The right figure shows the patch selection at different scales. At all scales, the selected patches account for a relatively small proportion, and most patches can be eliminated, thus effectively saving computing resources. For each sample (image + referential expression), the number of patches actually selected is relatively small, accounting for about 65% of the total.
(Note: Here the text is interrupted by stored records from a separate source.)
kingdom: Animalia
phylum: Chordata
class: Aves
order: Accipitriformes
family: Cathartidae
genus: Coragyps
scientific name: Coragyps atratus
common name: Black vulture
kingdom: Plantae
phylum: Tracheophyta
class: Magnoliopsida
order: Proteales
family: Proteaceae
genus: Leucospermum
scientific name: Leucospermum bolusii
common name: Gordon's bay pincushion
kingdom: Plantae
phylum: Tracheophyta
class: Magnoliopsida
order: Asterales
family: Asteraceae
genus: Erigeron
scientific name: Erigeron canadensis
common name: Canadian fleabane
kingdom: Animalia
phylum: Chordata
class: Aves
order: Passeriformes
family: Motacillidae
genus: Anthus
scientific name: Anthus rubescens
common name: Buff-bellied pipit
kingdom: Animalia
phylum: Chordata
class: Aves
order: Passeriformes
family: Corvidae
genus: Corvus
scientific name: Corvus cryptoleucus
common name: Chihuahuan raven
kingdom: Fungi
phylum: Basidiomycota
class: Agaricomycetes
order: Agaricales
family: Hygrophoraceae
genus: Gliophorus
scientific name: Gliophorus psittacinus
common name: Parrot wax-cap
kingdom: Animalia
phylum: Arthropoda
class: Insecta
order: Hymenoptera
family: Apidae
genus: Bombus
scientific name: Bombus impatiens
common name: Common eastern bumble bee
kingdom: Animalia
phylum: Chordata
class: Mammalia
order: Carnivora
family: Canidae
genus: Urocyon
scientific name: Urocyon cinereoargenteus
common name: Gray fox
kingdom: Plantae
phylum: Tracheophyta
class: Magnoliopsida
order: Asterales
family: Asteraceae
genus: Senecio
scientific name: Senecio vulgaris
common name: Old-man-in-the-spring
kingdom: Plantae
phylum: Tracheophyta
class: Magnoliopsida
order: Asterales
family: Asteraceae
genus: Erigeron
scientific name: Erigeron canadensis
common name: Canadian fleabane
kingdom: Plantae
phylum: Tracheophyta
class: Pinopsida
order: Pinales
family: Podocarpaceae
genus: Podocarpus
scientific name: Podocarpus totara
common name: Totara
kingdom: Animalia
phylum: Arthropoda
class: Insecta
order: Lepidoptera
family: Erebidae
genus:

Finally, the experimental part shows some visualization results. As the scale increases (red → green → blue), the localization accuracy of the model gradually improves. In addition, according to the image reconstructed by the selected patch, it can be seen that the model only pays attention to the coarse-scale information for the background area, and for the relevant foreground area, the model can pay attention to the fine-grained detail information.



Related Literature:

[1].Kim W, Son B, Kim I. Vilt: Vision-and-language transformer without convolution or region supervision [C]//International conference on machine learning. PMLR, 2021: 5583-5594.

[2].Kamath A, Singh M, LeCun Y, et al. Mdetr-modulated detection for end-to-end multi-modal understanding [C]//Proceedings of the IEEE/CVF international conference on computer vision. 2021: 1780-1790.

[3].Wang P, Yang A, Men R, et al. Ofa: Unifying architectures, tasks, and modalities through a simple sequence-to-sequence learning framework [C]//International conference on machine learning. PMLR, 2022: 23318-23340.